• Task to carry out
Wherever a line of the records contains "none", copy that line.

[Material to process Boundary: Start]

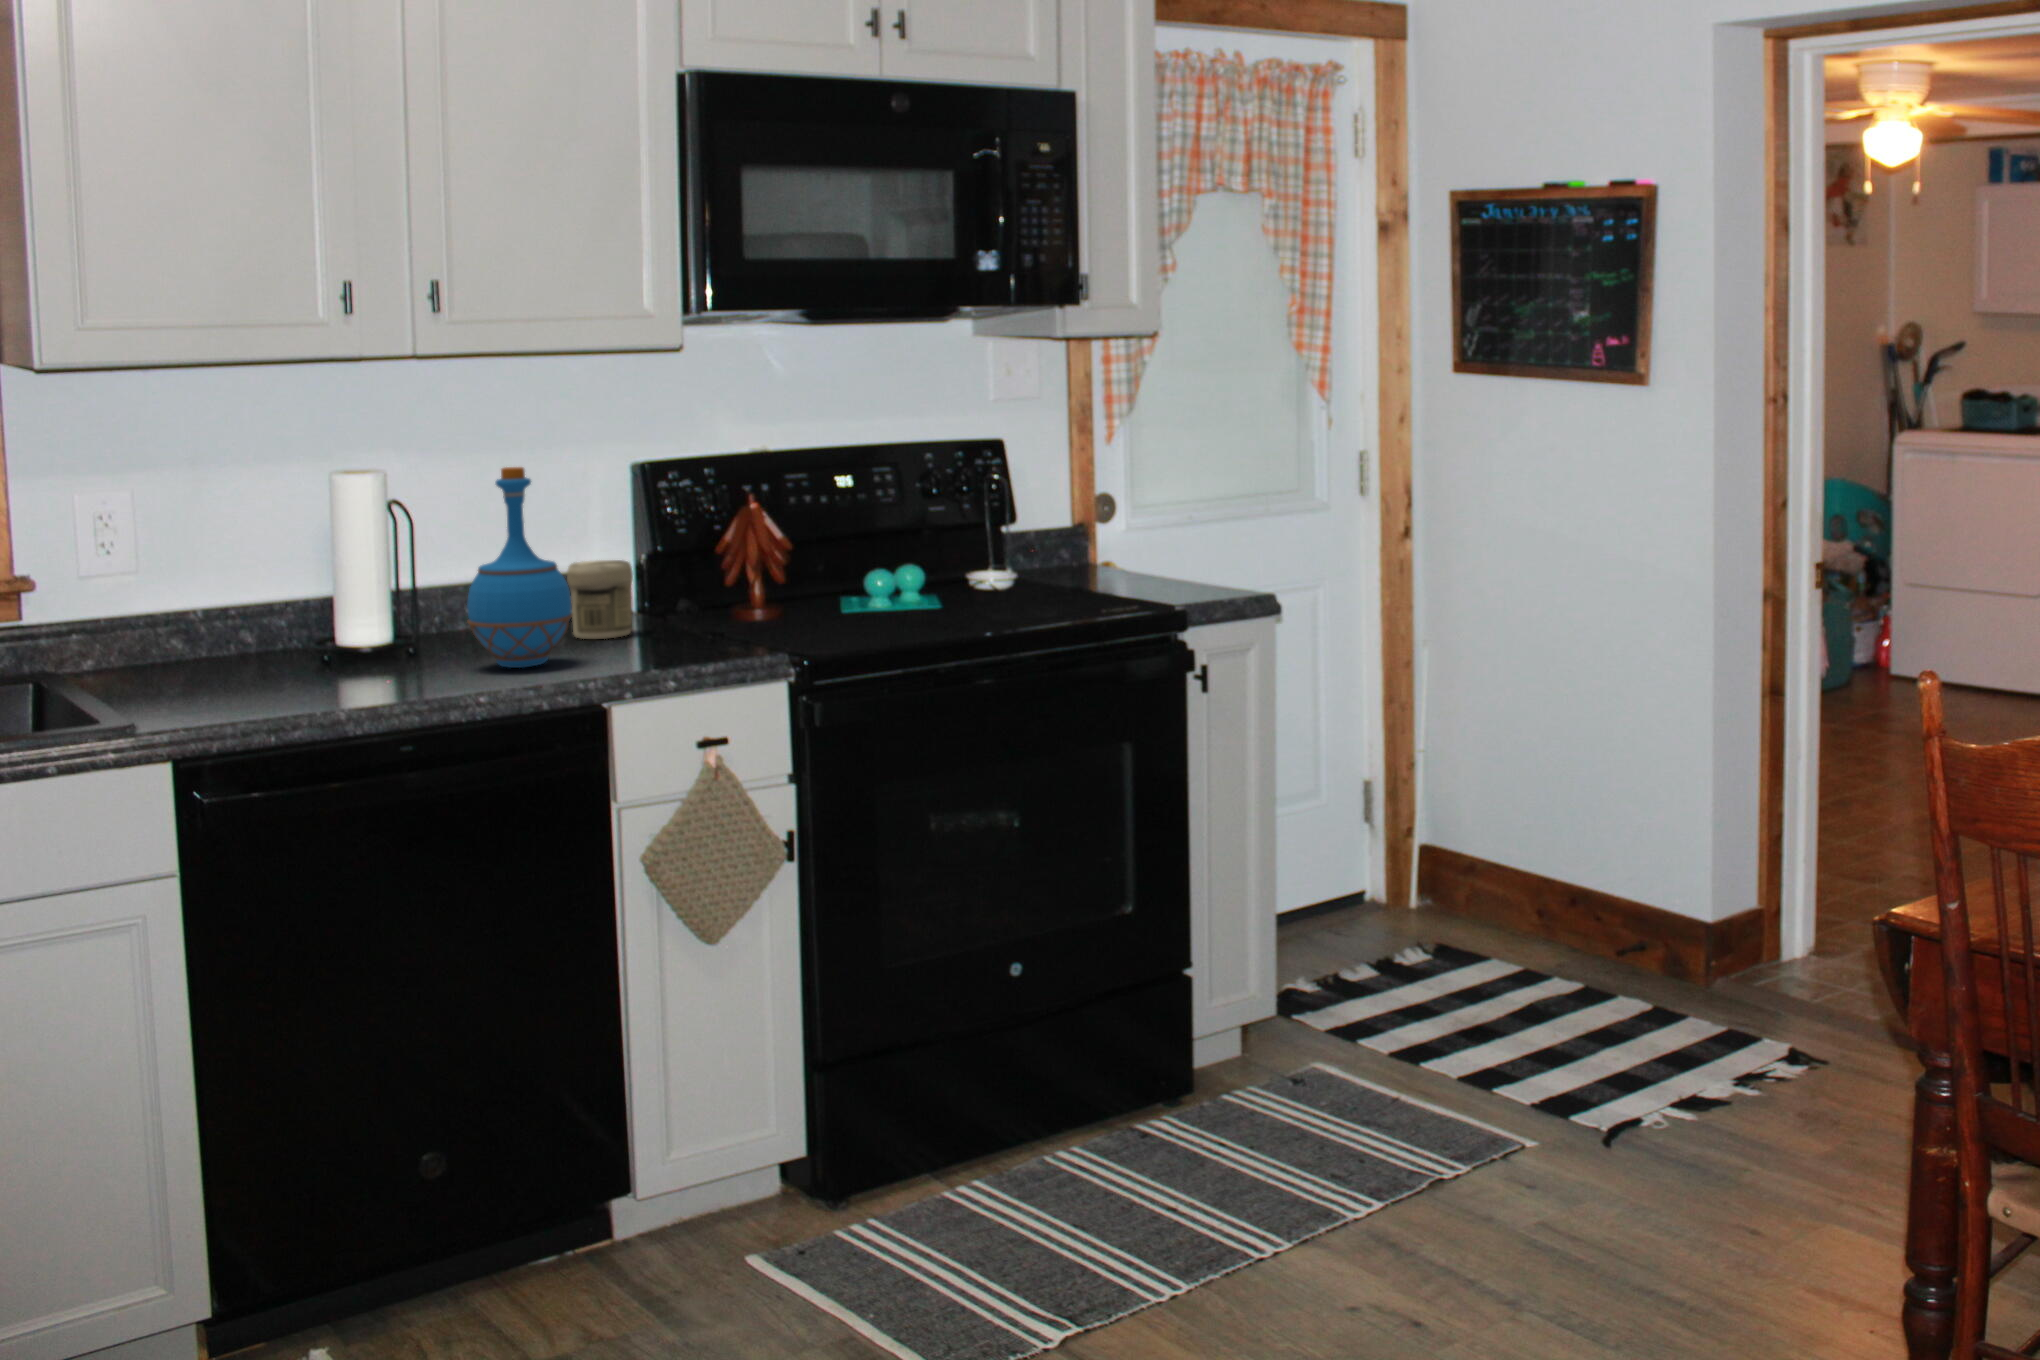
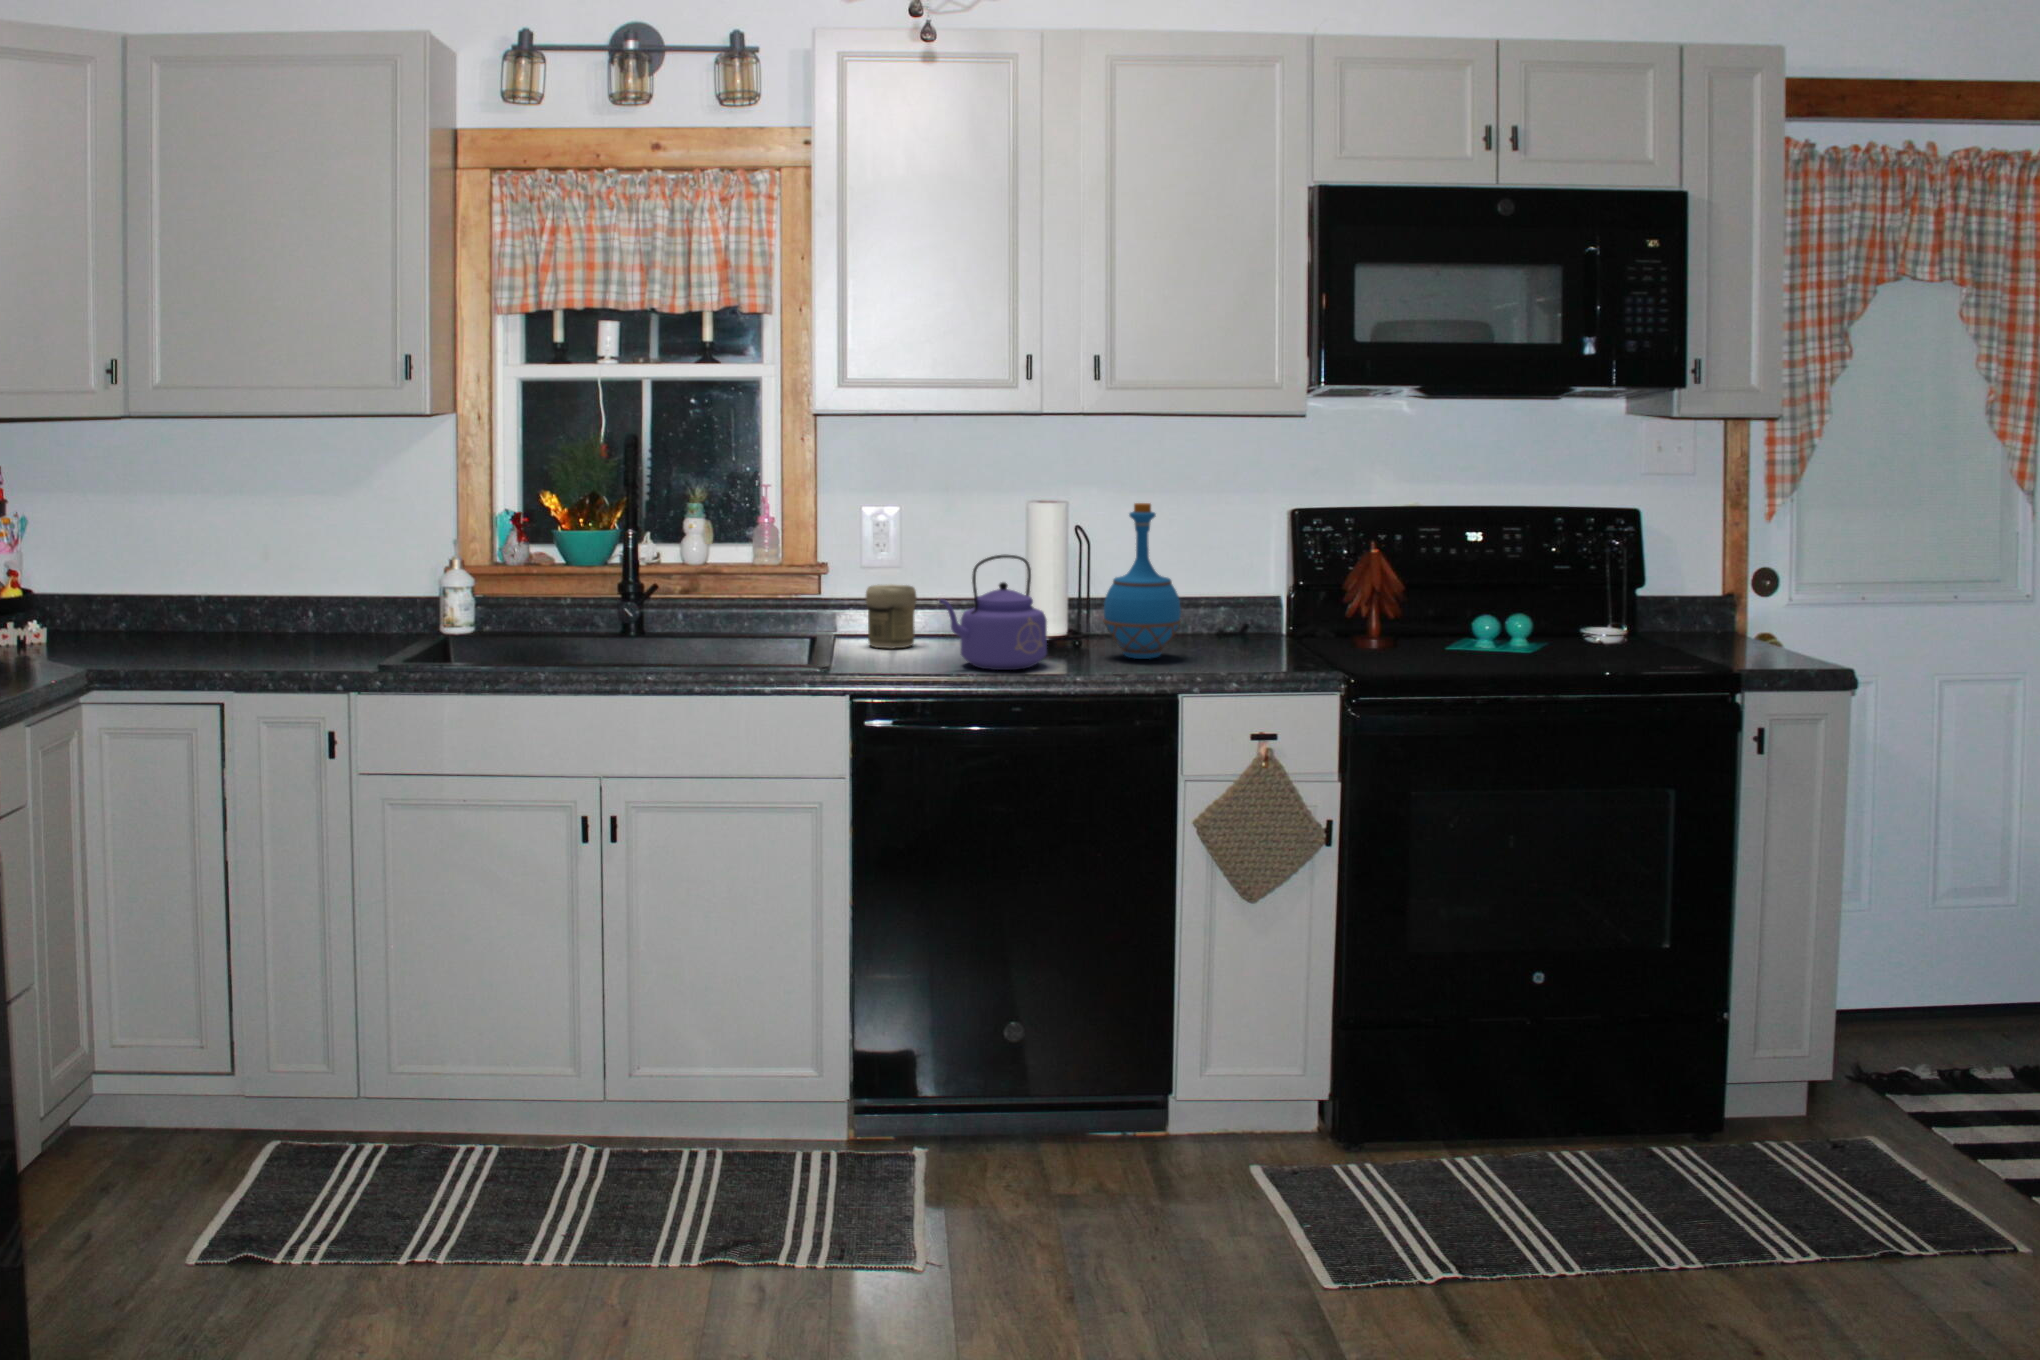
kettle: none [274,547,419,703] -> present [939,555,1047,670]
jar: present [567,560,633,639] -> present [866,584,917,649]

[Material to process Boundary: End]
[Material to process Boundary: Start]

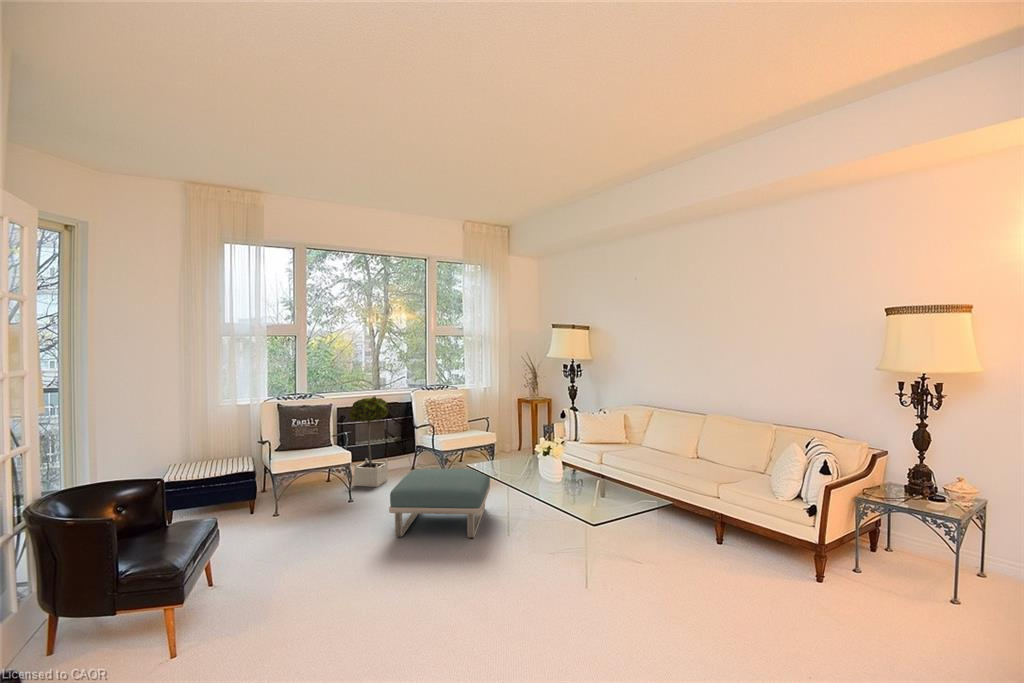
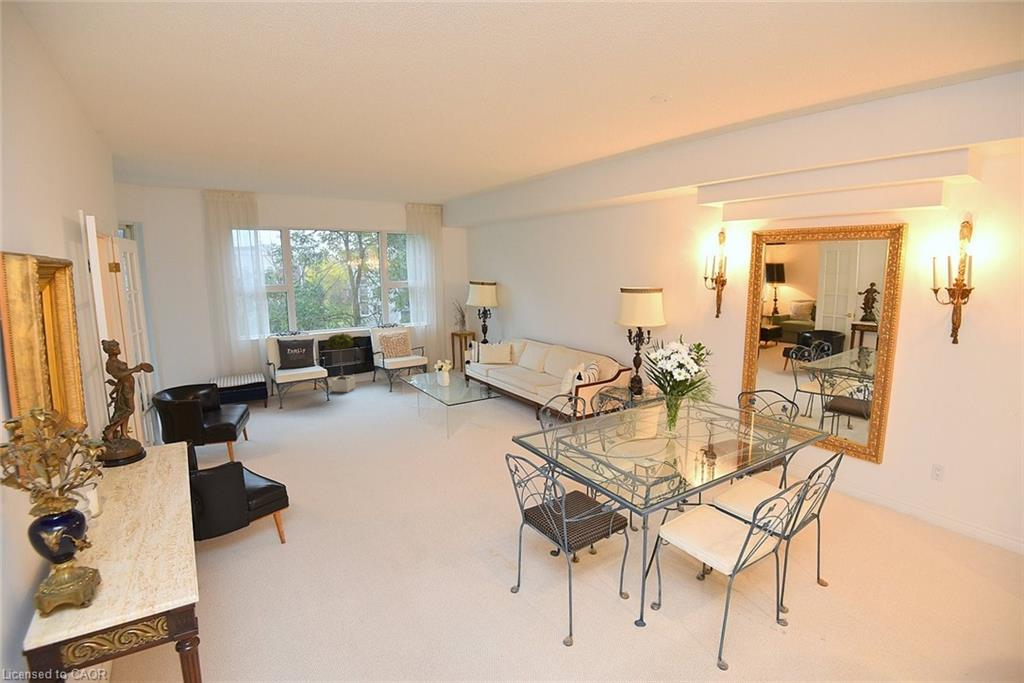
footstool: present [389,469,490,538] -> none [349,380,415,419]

[Material to process Boundary: End]
[Material to process Boundary: Start]

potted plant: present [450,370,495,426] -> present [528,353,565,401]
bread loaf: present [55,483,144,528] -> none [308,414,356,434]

[Material to process Boundary: End]

• Answer area
kettle: none [274,547,419,703] -> present [939,555,1047,670]
footstool: present [389,469,490,538] -> none [349,380,415,419]
bread loaf: present [55,483,144,528] -> none [308,414,356,434]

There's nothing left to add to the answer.